(AVAILABLE DATA)

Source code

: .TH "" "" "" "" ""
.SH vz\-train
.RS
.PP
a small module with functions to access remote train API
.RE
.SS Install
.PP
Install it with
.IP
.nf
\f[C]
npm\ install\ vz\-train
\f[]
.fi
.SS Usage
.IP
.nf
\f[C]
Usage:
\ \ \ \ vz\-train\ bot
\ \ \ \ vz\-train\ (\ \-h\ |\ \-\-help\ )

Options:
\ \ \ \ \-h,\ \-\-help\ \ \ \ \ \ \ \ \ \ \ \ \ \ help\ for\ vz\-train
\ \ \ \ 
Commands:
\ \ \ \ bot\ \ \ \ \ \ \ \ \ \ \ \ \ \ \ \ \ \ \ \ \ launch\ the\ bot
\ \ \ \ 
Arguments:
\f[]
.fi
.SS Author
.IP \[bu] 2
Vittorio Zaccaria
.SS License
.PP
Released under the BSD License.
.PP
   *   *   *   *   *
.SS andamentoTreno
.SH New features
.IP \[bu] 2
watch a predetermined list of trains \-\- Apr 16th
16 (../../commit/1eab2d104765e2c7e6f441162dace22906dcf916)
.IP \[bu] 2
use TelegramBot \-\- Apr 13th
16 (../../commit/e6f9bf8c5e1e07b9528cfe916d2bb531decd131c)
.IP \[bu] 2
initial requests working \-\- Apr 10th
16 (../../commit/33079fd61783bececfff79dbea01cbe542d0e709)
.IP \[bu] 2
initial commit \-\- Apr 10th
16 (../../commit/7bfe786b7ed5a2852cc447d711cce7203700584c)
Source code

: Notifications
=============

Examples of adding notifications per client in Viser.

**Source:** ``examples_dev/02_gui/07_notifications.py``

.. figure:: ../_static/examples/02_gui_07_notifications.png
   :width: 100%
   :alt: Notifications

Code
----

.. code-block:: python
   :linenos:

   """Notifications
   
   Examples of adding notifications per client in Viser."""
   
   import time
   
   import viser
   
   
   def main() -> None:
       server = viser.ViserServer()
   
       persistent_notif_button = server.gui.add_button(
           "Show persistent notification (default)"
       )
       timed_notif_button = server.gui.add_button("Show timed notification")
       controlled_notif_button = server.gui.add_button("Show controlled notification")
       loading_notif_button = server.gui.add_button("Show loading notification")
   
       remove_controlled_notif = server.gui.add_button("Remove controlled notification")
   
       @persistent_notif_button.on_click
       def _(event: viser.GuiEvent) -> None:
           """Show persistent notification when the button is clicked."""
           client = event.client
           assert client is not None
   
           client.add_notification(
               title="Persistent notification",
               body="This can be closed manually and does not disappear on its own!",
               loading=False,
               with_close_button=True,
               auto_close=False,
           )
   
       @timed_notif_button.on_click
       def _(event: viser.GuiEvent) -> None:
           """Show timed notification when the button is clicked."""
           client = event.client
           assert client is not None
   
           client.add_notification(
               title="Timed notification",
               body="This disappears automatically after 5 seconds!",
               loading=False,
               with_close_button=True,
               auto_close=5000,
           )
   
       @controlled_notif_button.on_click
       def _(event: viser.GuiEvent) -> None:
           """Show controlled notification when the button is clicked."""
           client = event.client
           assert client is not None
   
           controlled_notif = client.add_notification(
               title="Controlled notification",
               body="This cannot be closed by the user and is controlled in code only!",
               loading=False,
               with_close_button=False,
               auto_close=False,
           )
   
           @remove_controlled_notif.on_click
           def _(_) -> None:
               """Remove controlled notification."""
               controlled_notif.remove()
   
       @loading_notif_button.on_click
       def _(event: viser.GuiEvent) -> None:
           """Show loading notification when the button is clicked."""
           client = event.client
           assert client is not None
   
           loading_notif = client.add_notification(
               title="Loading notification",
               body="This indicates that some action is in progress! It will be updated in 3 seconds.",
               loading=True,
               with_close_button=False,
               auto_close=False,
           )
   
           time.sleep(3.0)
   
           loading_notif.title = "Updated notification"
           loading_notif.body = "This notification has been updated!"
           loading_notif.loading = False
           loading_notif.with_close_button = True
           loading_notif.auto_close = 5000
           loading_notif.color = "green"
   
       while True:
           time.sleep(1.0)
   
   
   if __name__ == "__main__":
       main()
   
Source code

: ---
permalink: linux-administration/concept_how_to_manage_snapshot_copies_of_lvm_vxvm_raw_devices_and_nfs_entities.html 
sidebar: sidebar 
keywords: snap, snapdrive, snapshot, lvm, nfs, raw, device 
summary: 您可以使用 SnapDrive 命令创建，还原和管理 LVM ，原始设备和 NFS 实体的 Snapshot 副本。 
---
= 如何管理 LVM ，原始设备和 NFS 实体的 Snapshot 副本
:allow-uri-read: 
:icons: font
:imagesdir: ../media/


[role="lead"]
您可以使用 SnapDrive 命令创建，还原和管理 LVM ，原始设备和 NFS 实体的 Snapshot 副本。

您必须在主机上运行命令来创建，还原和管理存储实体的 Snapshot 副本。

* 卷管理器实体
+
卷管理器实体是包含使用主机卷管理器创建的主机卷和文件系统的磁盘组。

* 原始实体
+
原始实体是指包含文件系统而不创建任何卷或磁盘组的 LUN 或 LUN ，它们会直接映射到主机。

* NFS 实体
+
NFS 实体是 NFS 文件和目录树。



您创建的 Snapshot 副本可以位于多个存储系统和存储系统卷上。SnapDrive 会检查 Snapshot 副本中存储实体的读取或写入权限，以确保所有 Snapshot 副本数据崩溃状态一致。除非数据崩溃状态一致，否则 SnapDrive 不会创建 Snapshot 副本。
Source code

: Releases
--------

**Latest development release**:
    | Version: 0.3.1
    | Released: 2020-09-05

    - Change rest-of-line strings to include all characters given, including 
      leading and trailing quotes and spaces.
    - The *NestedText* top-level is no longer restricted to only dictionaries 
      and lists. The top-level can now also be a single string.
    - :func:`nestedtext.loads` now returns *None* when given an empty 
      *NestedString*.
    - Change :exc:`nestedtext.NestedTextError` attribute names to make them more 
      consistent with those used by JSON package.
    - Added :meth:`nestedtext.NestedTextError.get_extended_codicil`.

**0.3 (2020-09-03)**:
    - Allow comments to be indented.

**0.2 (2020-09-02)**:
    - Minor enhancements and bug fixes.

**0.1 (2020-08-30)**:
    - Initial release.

(End AVAILABLE DATA)

◆ ACTIVITY: List each line of the records that holds the string "命令创建".

◆ ANSWER BOX:
summary: 您可以使用 SnapDrive 命令创建，还原和管理 LVM ，原始设备和 NFS 实体的 Snapshot 副本。 
您可以使用 SnapDrive 命令创建，还原和管理 LVM ，原始设备和 NFS 实体的 Snapshot 副本。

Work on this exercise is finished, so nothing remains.